Poseían, además de las lenguas yoruba, yolofo, mandinga y bantú, un castellano tan musical y bello, que solo escucharlos hacia de la comunicación un festejo. Acogieron a mi cuerpo enfermo como a uno más de los suyos, y a pesar de lo prejuicioso de mis diagnósticos clínicos, dictados por la ortodoxia de mi ciencia, insistían en que mi padecimiento provenía de mi “Muntu” enfermo. Designaban con ese término a toda potencia vital, fuera esta animal, vegetal, humana o mineral. Me aseguraban que para volver a la vida, debía inmiscuirme en asuntos propios de esta, y para ello se hacía pues necesario el vibrar con ese conjunto elemental y primigenio. Ofrecían mi despojos a sus dioses, y al bramido de sus cantos y el retumbo de sus tambores, me daban a beber un destilado que quemaba como el fuego. Con el pasar de las horas y luego de deglutir de ese caldo destilado, comenzaron mis músculos a avivarse y mis gestos a revolverse.
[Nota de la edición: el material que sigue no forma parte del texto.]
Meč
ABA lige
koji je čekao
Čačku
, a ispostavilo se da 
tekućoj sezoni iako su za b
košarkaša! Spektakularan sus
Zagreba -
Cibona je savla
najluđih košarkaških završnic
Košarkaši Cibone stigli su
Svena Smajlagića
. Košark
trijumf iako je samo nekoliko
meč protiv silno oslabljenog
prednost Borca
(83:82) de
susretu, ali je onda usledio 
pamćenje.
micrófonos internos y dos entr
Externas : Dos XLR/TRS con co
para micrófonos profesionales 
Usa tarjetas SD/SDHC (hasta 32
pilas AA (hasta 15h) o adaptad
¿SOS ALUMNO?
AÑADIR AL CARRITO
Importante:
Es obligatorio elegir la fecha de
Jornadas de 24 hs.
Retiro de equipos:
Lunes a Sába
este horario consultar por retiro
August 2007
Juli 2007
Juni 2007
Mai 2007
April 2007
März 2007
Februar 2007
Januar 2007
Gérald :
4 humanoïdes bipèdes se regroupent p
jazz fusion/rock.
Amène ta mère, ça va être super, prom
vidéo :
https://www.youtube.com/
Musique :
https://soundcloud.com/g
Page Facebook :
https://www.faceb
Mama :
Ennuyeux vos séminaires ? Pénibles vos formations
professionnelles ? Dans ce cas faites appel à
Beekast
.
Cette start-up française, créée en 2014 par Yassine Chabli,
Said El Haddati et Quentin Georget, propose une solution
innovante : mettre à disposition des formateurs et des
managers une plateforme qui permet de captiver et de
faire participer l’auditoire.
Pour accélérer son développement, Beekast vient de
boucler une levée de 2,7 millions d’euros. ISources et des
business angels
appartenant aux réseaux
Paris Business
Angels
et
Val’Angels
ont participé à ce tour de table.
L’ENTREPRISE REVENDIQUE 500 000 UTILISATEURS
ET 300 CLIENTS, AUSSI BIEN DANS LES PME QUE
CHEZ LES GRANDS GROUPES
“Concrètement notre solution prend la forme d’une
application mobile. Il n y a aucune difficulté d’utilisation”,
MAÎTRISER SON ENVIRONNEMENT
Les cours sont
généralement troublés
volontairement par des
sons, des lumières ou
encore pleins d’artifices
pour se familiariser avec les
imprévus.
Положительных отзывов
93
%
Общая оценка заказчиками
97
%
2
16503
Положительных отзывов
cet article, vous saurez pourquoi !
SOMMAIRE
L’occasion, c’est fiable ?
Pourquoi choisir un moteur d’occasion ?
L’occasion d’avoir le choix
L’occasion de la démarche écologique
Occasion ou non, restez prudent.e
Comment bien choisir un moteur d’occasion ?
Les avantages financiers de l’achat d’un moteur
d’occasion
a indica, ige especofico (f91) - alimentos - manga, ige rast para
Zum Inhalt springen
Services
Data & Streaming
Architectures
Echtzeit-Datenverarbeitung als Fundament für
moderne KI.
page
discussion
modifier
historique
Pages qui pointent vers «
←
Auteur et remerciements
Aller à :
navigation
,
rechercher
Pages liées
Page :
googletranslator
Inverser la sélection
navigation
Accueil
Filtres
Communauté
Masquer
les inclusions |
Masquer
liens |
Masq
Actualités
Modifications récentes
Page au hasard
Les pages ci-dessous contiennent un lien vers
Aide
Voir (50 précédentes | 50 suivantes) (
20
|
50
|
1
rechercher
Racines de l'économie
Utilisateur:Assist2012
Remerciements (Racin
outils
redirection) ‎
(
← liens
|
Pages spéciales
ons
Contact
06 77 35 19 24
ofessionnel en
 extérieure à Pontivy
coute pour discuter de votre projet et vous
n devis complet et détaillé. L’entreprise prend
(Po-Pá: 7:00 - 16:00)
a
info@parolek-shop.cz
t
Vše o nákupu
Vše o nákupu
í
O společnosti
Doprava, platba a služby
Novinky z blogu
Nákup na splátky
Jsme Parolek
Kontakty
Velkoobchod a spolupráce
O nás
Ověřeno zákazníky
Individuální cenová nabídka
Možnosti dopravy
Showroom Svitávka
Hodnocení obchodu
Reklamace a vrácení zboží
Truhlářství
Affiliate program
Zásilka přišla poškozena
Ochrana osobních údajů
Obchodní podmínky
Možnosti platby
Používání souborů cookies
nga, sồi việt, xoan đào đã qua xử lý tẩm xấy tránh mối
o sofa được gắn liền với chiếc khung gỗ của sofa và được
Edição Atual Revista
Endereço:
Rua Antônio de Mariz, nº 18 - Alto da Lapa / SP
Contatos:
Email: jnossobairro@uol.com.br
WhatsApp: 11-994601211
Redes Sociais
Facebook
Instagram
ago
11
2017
Palpitaba mi corazón en una turba de sonidos, y mis venas se hinchaban como ubres rebosantes. Comencé a sentir un globo en la garganta que amenazaba con romperla, era una tensión imposible de guardarse. Empecé a lanzar sonidos guturales y largos alaridos nasales que aliviaban mi zozobra, y mis miembros adquirieron un vibrato convulsivo que obligaba a revolcarme entre la tierra. No bien me puse de pie, mis piernas comenzaron a golpear el piso con tal violencia, que evocaban a los rugidos de volcanes prestos a escupir su magma primigenio. Mis miembros se hinchaban con el movimiento y sentía el vigor extinto de las eras. Ahora danzaba entre cuerpos libres cubiertos por sudores. Los ritmos se hacían frenéticos, pero no existía la fatiga.

Con el pasar de los minutos, era ahora la naturaleza entera quien cantaba y nosotros todos un océano de cuerpos que diluidos en el todo hacíamos materia con el cosmos. Por segundos recuperaba la conciencia y en los raptos de lucidez, era testigo del milagro. Mi piel comenzaba a recuperar su tensión, mis carnes se llenaban y lo que antes componían carbuncos supurantes, eran reemplazados por una tersura adolescente. El rictus de mi gesto se había convertido en una sonrisa exuberante, y entre carcajadas compartidas vimos llegar un nuevo día.